As representações de Lucy reflectem muitas vezes os pressupostos modernos sobre os papéis dos géneros e as estruturas familiares. É frequentemente mostrada com expressões calorosas e protetoras, sozinha ou com um companheiro masculino e filhos, simbolizando a maternidade idealizada.

No entanto, estas representações podem dizer mais sobre os pontos de vista contemporâneos do que sobre a própria Lucy.

Em 2021, um estudo interdisciplinar conduzido por uma equipa de investigadores da qual fez parte o biólogo português Rui Diogo, investigador da Universidade de Washington, e o escultor cubano Gabriel Vinas, analisou os preconceitos nas reconstruções históricas dos primeiros seres humanos.

Segundo os autores do estudo, publicado na Frontiers in Ecology and Evolution, estas representações culminaram frequentemente num homem europeu branco, com características exageradas nos hominídeos femininos associadas a estereótipos raciais.

Ao reimaginar Lucy, é essencial ir além de visões desatualizadas e tendenciosas, diz  Stacy Keltner. Esse é o caso de “Santa Lucia“, obra de Gabriel Vinas que retrata Lucy como uma figura nua envolta em tecido translúcido, simbolizando as incertezas em torno da sua verdadeira aparência.

As visualizações dos nossos antepassados devem basear-se em provas científicas e não em preconceitos culturais e raciais.

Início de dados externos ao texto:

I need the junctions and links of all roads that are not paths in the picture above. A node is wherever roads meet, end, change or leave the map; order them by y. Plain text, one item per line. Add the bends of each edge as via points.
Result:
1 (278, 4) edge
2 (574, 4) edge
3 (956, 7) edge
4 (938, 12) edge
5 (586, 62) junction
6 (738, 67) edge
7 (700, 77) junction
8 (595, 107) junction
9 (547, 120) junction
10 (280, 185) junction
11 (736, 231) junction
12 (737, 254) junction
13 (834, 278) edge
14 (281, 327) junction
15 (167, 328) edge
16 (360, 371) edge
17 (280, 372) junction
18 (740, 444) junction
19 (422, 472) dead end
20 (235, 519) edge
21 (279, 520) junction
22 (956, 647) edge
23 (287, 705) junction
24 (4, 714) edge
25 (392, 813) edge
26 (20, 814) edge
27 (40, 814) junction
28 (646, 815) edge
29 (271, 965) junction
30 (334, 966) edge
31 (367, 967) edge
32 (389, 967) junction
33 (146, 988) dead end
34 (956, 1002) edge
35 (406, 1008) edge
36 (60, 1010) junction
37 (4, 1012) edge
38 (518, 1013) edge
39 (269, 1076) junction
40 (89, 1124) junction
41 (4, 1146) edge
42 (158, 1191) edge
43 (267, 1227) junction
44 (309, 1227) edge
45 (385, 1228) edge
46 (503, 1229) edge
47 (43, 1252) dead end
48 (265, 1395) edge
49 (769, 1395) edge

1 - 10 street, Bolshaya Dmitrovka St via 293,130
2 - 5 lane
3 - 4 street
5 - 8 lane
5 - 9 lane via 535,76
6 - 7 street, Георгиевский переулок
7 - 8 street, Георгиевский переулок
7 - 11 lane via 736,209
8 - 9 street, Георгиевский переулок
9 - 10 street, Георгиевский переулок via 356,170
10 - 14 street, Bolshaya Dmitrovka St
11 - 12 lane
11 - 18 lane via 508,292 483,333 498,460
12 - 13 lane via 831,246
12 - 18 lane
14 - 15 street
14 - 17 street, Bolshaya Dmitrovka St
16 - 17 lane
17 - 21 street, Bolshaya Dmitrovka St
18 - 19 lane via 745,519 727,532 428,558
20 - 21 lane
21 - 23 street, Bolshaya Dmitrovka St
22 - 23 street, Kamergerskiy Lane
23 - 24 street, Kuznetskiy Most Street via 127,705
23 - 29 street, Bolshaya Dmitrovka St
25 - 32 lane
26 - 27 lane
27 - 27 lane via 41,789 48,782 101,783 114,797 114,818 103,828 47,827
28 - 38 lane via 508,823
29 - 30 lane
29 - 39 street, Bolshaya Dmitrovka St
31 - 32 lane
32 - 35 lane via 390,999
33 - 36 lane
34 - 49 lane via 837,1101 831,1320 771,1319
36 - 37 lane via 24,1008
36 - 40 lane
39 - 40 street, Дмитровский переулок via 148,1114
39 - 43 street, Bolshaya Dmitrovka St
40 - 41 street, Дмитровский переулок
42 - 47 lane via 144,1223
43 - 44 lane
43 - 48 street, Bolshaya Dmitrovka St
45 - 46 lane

A verdadeira imagem de Lucy, quer esteja coberta de pelo ou não, desafia-nos a repensar a nossa compreensão da evolução humana e das construções sociais em torno da nudez e da vergonha.

Essencialmente, Lucy, como hominídeo quase nu, convida-nos a explorar a complexa interação entre biologia, cultura e normas sociais, incitando-nos a ver o nosso passado antigo com olhos novos e imparciais, conclui Keltner.

O papel da vergonha no click evolutivo que levou os humanos a usar roupas não é, no entanto, consensual, havendo cientistas que sustentam que o vestuário surgiu simplesmente da necessidade de proteção contra condições climatéricas adversas.

E, entre as muitas teorias que tentam explicar a extinção dos neandertais, há mesmo um estudo que sugere que, ao contrário dos homo sapiens, os nossos primos neanderthalensis não sabiam fazer roupas — e desapareceram porque não tinham agasalhos.